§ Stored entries
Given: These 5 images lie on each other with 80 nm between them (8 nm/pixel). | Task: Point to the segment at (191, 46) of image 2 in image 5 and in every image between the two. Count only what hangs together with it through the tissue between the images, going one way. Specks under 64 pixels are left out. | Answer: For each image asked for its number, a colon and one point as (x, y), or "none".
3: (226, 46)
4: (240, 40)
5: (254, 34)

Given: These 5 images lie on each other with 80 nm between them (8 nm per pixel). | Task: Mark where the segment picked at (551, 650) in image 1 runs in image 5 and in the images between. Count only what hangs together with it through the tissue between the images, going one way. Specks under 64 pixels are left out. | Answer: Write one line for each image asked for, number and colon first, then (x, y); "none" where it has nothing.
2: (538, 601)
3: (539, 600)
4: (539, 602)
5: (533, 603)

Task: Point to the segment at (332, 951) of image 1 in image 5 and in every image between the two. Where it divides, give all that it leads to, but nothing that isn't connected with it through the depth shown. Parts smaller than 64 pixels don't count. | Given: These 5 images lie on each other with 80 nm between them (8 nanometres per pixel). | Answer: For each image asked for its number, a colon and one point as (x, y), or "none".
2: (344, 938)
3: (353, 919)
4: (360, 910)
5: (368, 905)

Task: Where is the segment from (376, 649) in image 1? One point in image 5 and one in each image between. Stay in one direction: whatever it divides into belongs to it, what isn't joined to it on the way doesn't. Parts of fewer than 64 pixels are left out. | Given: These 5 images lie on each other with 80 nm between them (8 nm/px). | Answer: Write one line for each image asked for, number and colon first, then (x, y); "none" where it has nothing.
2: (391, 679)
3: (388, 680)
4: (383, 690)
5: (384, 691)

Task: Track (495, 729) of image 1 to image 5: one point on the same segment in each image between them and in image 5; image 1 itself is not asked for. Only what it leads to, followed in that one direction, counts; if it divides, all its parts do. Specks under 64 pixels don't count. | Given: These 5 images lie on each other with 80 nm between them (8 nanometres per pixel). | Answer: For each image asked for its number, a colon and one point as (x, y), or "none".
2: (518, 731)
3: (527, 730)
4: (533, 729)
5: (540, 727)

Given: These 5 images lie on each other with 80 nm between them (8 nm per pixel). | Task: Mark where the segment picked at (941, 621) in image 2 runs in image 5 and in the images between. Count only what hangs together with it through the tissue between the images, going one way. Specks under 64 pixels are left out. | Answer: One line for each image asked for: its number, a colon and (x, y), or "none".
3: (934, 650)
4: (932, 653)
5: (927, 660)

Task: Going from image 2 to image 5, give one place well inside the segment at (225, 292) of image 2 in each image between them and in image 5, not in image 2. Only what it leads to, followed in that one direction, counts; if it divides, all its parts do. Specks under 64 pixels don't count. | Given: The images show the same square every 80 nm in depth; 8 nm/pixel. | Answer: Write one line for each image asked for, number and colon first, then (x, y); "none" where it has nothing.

§ Directions
The records above must be set down again exactly as written.

§ Exercise response
Given: These 5 images lie on each other with 80 nm between them (8 nm/pixel). | Task: Point to the segment at (191, 46) of image 2 in image 5 and in every image between the two. Count only what hangs together with it through the tissue between the images, going one way. Specks under 64 pixels are left out. | Answer: For each image asked for its number, a colon and one point as (x, y), or "none".
3: (226, 46)
4: (240, 40)
5: (254, 34)

Given: These 5 images lie on each other with 80 nm between them (8 nm per pixel). | Task: Mark where the segment picked at (551, 650) in image 1 runs in image 5 and in the images between. Count only what hangs together with it through the tissue between the images, going one way. Specks under 64 pixels are left out. | Answer: Write one line for each image asked for, number and colon first, then (x, y); "none" where it has nothing.
2: (538, 601)
3: (539, 600)
4: (539, 602)
5: (533, 603)

Task: Point to the segment at (332, 951) of image 1 in image 5 and in every image between the two. Where it divides, give all that it leads to, but nothing that isn't connected with it through the depth shown. Parts smaller than 64 pixels don't count. | Given: These 5 images lie on each other with 80 nm between them (8 nanometres per pixel). | Answer: For each image asked for its number, a colon and one point as (x, y), or "none".
2: (344, 938)
3: (353, 919)
4: (360, 910)
5: (368, 905)

Task: Where is the segment from (376, 649) in image 1? One point in image 5 and one in each image between. Stay in one direction: whatever it divides into belongs to it, what isn't joined to it on the way doesn't. Parts of fewer than 64 pixels are left out. | Given: These 5 images lie on each other with 80 nm between them (8 nm/px). | Answer: Write one line for each image asked for, number and colon first, then (x, y); "none" where it has nothing.
2: (391, 679)
3: (388, 680)
4: (383, 690)
5: (384, 691)

Task: Track (495, 729) of image 1 to image 5: one point on the same segment in each image between them and in image 5; image 1 itself is not asked for. Only what it leads to, followed in that one direction, counts; if it divides, all its parts do. Specks under 64 pixels don't count. | Given: These 5 images lie on each other with 80 nm between them (8 nanometres per pixel). | Answer: For each image asked for its number, a colon and one point as (x, y), or "none".
2: (518, 731)
3: (527, 730)
4: (533, 729)
5: (540, 727)

Given: These 5 images lie on each other with 80 nm between them (8 nm per pixel). | Task: Mark where the segment picked at (941, 621) in image 2 runs in image 5 and in the images between. Count only what hangs together with it through the tissue between the images, going one way. Specks under 64 pixels are left out. | Answer: One line for each image asked for: its number, a colon and (x, y), or "none".
3: (934, 650)
4: (932, 653)
5: (927, 660)

Task: Going from image 2 to image 5, give one place well inside the segment at (225, 292) of image 2 in each image between them and in image 5, not in image 2. Only what it leads to, followed in that one direction, counts; if it divides, all its parts do. Specks under 64 pixels don't count. | Given: The images show the same square every 80 nm in depth; 8 nm/pixel. | Answer: Write one line for each image asked for, number and colon first, then (x, y); "none" where it has nothing.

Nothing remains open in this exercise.